How sadly recognizable her recounting of her oncologist's response to, "Okay, where do we go from here?  I've heard about clinical trials.  There must be some available.  And he said, 'Well, I could have a look'."  At which point it became abundantly clear that the only person she had in her corner was her!!  Granted, ipi (Yervoy) was not FDA approved when I first needed treatment, but the ONLY human who explored clinical trials, beat the bushes, called every oncologist this side of Texas and in Germany to boot, was Bentie. Neither of my local oncologists did.  Had I not had him fighting for me, I really don't know that I could have been as cool as this lady.  I don't know that I could have done the research and kept beating against all the closed doors myself.

Dacarbazine (DTIC).  Hmmm...  Don't forget what Weber said about Dacarbazine:  "...when talking about some of these trial options with Dr. Weber, he acknowledged that had ipi or anti-PD1 had been discovered first....Dacarbazine would never have attained FDA approval...yet, we continue to use it.  Incredible."

And, what the hell???  What sort of (un)ethical behavior did her onc feel he was free to demonstrate when he sent her a letter saying that if he was to refer her to another trial, then she "needed to give them some reassurance that [she] would accept whatever drug [she] was allocated to." Patients agree to participate in a trial or not.  Patients have the right to decline trial participation at any time.  What reputable doctor would twist a patient's arm, holding additional referrals hostage, in order to push a patient to REPEAT a drug they have already taken and not only failed to have their tumors respond to, but became ill in the process, while facing an ever looming death sentence from their disease?  Too many, I'm afraid.  And, if you expect me to believe that they are not subsidized by Big Pharma???? That is never gonna happen!  Don't get me wrong.  There are wonderful docs out there, fighting for their patients...Big Pharma be damned!  Unfortunately, there are many who are not.

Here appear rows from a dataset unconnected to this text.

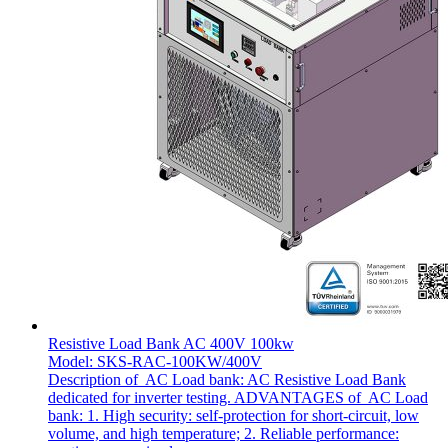
Resistive Load Bank AC 400V 100kw
Model: SKS-RAC-100KW/400V
Description of AC Load bank: AC Resistive Load Bank
dedicated for inverter testing. ADVANTAGES of AC Load
bank: 1. High security: self-protection for short-circuit, low
volume, and high temperature; 2. Reliable performance:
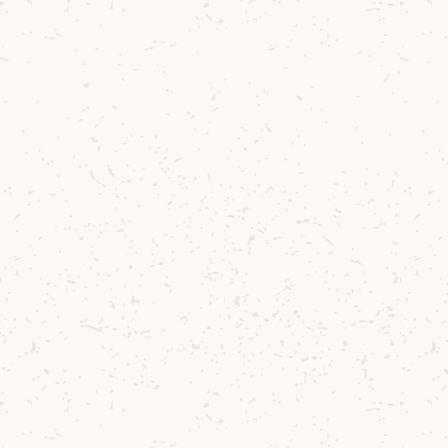
attending this tasting.
This guided tasting does not include a tour
of our distillery production areas.
GO TO
Tours & Tastings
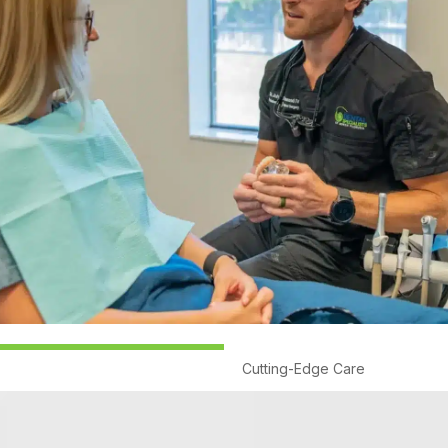
Cutting-Edge Care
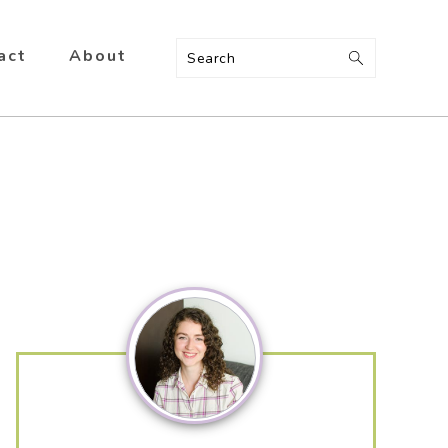
act
About
Search
Primary
Sidebar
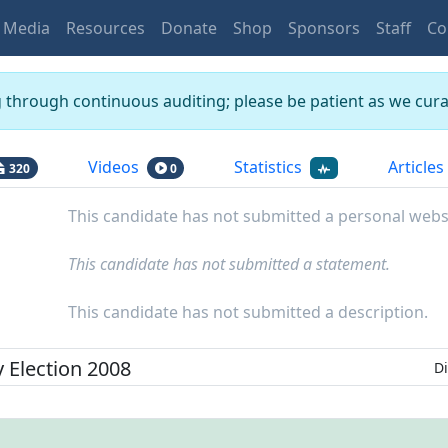
Media
Resources
Donate
Shop
Sponsors
Staff
Co
g through continuous auditing; please be patient as we curat
Videos
Statistics
Articles
320
0
This candidate has not submitted a personal webs
This candidate has not submitted a statement.
This candidate has not submitted a description.
y
Election
2008
Di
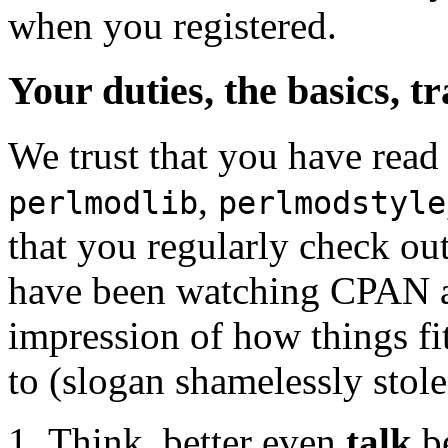
when you registered.
Your duties, the basics, t
We trust that you have read
,
perlmodlib
perlmodstyle
that you regularly check o
have been watching CPAN act
impression of how things fit
to (slogan shamelessly stol
Think, better even
talk
be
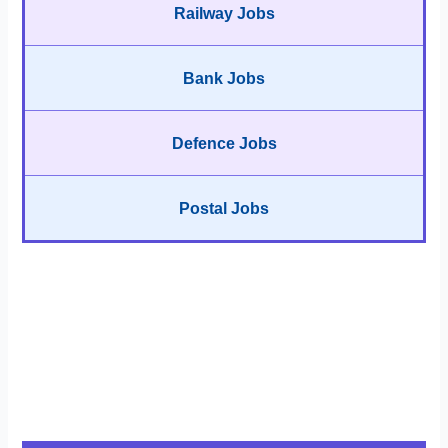
Railway Jobs
Bank Jobs
Defence Jobs
Postal Jobs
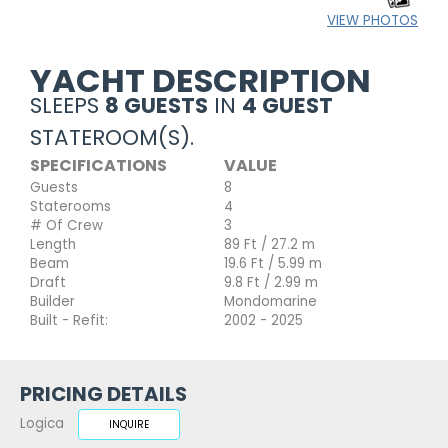
VIEW PHOTOS
YACHT DESCRIPTION
SLEEPS
8 GUESTS
IN
4 GUEST
STATEROOM(S).
SPECIFICATIONS
VALUE
Guests
8
Staterooms
4
# Of Crew
3
Length
89 Ft / 27.2 m
Beam
19.6 Ft / 5.99 m
Draft
9.8 Ft / 2.99 m
Builder
Mondomarine
Built - Refit:
2002 - 2025
PRICING DETAILS
Logica
INQUIRE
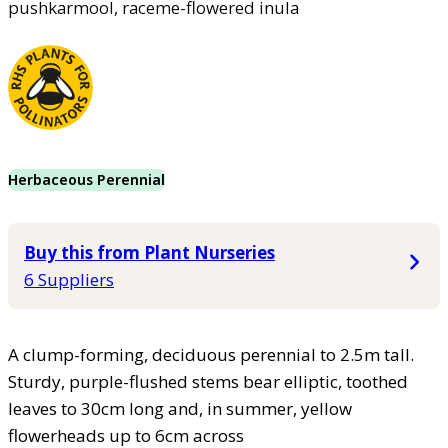
pushkarmool, raceme-flowered inula
Herbaceous Perennial
Buy this from Plant Nurseries
6 Suppliers
A clump-forming, deciduous perennial to 2.5m tall.
Sturdy, purple-flushed stems bear elliptic, toothed
leaves to 30cm long and, in summer, yellow
flowerheads up to 6cm across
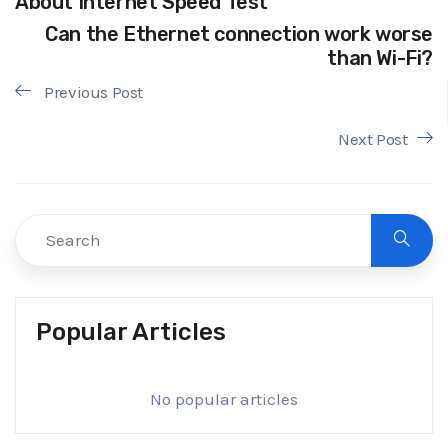
About Internet Speed Test
Can the Ethernet connection work worse
than Wi-Fi?
Previous Post
Next Post
Popular Articles
No popular articles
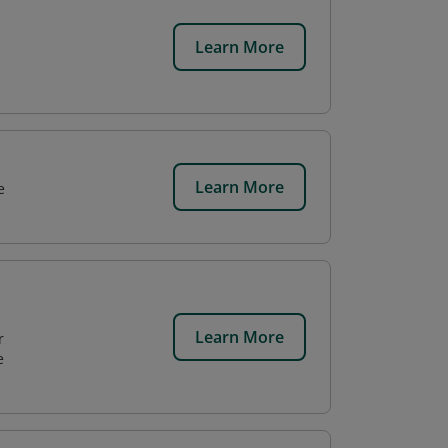
Learn More
Learn More
e
Learn More
r
e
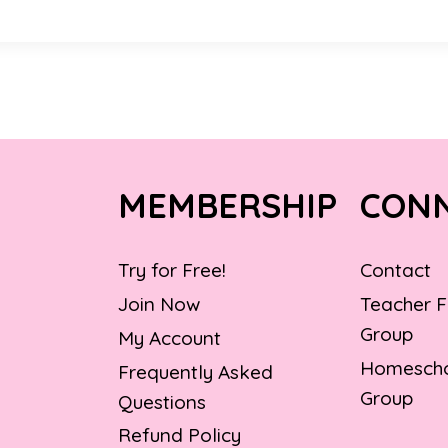
MEMBERSHIP
CON
Try for Free!
Contact
Join Now
Teacher 
Group
My Account
Homescho
Frequently Asked
Group
Questions
Refund Policy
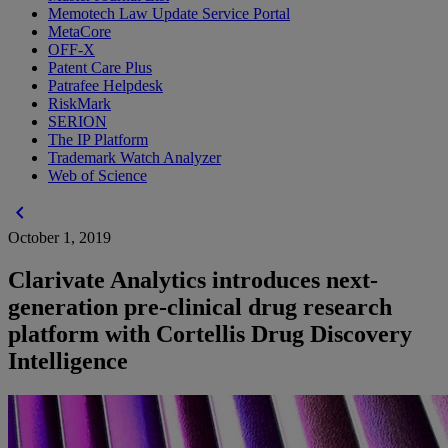
Memotech Law Update Service Portal
MetaCore
OFF-X
Patent Care Plus
Patrafee Helpdesk
RiskMark
SERION
The IP Platform
Trademark Watch Analyzer
Web of Science
chevron_left
October 1, 2019
Clarivate Analytics introduces next-
generation pre-clinical drug research
platform with Cortellis Drug Discovery
Intelligence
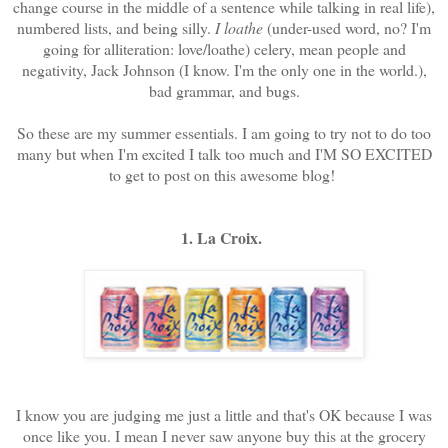
change course in the middle of a sentence while talking in real life),
numbered lists, and being silly.
I loathe
(under-used word, no? I'm
going for alliteration: love/loathe) celery, mean people and
negativity, Jack Johnson (I know. I'm the only one in the world.),
bad grammar, and bugs.
So these are my summer essentials. I am going to try not to do too
many but when I'm excited I talk too much and I'M SO EXCITED
to get to post on this awesome blog!
1. La Croix.
I know you are judging me just a little and that's OK because I was
once like you. I mean I never saw anyone buy this at the grocery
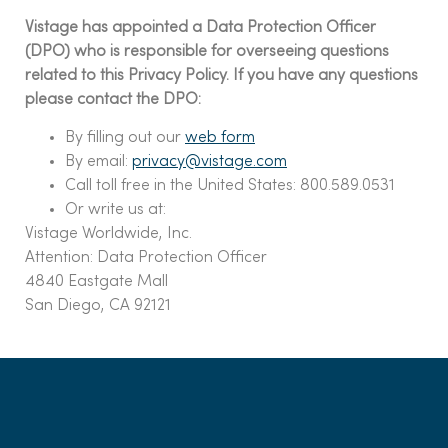
Vistage has appointed a Data Protection Officer
(DPO) who is responsible for overseeing questions
related to this Privacy Policy. If you have any questions
please contact the DPO:
By filling out our
web form
By email:
privacy@vistage.com
Call toll free in the United States: 800.589.0531
Or write us at:
Vistage Worldwide, Inc.
Attention: Data Protection Officer
4840 Eastgate Mall
San Diego, CA 92121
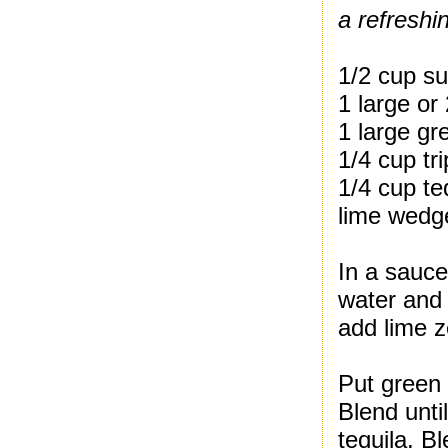
a refreshi
1/2 cup s
1 large or
1 large gr
1/4 cup tr
1/4 cup te
lime wedge
In a sauc
water and 
add lime z
Put green 
Blend unti
tequila. B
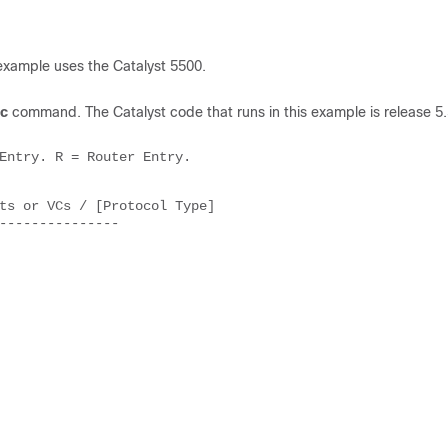
example uses the Catalyst 5500.
c
command. The Catalyst code that runs in this example is release 5.
Entry. R = Router Entry. 

ts or VCs / [Protocol Type] 

--------------- 
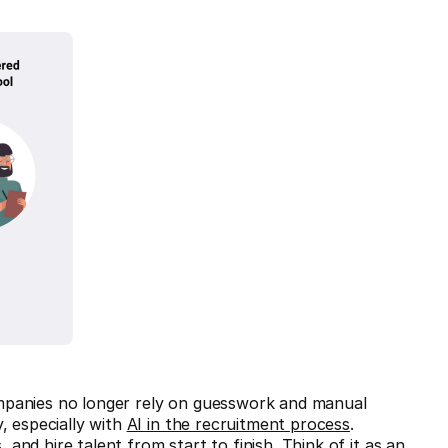
mpanies no longer rely on guesswork and manual
, especially with
AI in the recruitment process
.
nd hire talent from start to finish. Think of it as an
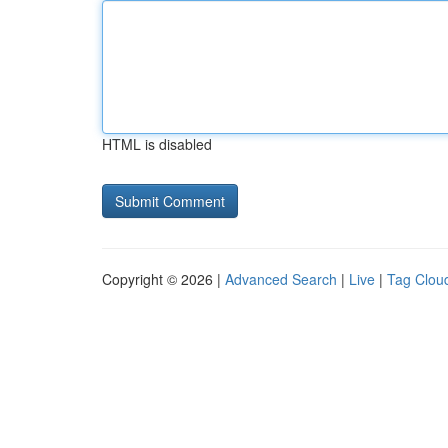
HTML is disabled
Copyright © 2026 |
Advanced Search
|
Live
|
Tag Clou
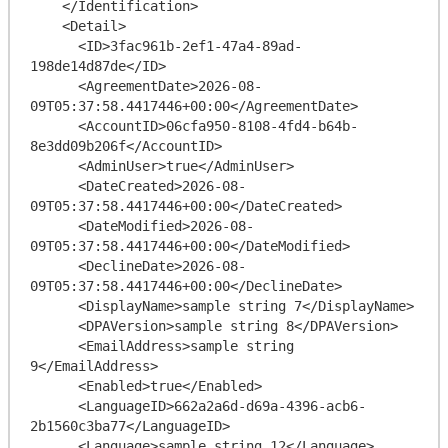
    </Identification>

    <Detail>

      <ID>3fac961b-2ef1-47a4-89ad-
198de14d87de</ID>

      <AgreementDate>2026-08-
09T05:37:58.4417446+00:00</AgreementDate>

      <AccountID>06cfa950-8108-4fd4-b64b-
8e3dd09b206f</AccountID>

      <AdminUser>true</AdminUser>

      <DateCreated>2026-08-
09T05:37:58.4417446+00:00</DateCreated>

      <DateModified>2026-08-
09T05:37:58.4417446+00:00</DateModified>

      <DeclineDate>2026-08-
09T05:37:58.4417446+00:00</DeclineDate>

      <DisplayName>sample string 7</DisplayName>

      <DPAVersion>sample string 8</DPAVersion>

      <EmailAddress>sample string 
9</EmailAddress>

      <Enabled>true</Enabled>

      <LanguageID>662a2a6d-d69a-4396-acb6-
2b1560c3ba77</LanguageID>

      <Language>sample string 12</Language>
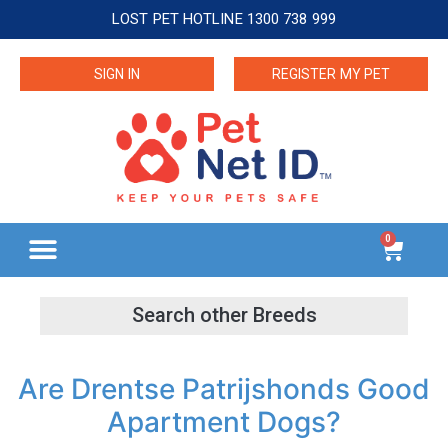
LOST PET HOTLINE 1300 738 999
SIGN IN
REGISTER MY PET
0
Are Drentse Patrijshonds Good
Apartment Dogs?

"I feel that it is unethical to present an arm to a patient, which everybody knows isn't going to be of help."  "Therefore, if you've had previous phases of a clinical trial that has indicated a good response and you put that up against 'something' that you know isn't going to work, there is an immediate conflict of interest.  An immediate imbalance becomes unethical."   

"I want my voice to be heard.  I want clinical trial designers, drug companies, I want everybody to know - how hard it is to know there are drugs out there and you can't get them.  I'd like them to try and explain it to my children, cause I find it very difficult."

Dear Lori,
I don't know if it helps...but I hear your words.  I feel your pain.  I continue to fight for myself and you and others ~ for the right to balanced, reasonable, transparent trial options.  Perhaps, a few more will hear your words and be moved by your indomitable spirit, as I have been, through my posting your video here.  I wish you love and hope. - c

1 comment:

  1. It is so bizarre that this is actually the way these trials are organized. I find it hard to believe that medical professionals agree to this situation. And yet, this is the normal way of things in clinical trials. It is beyond unethical.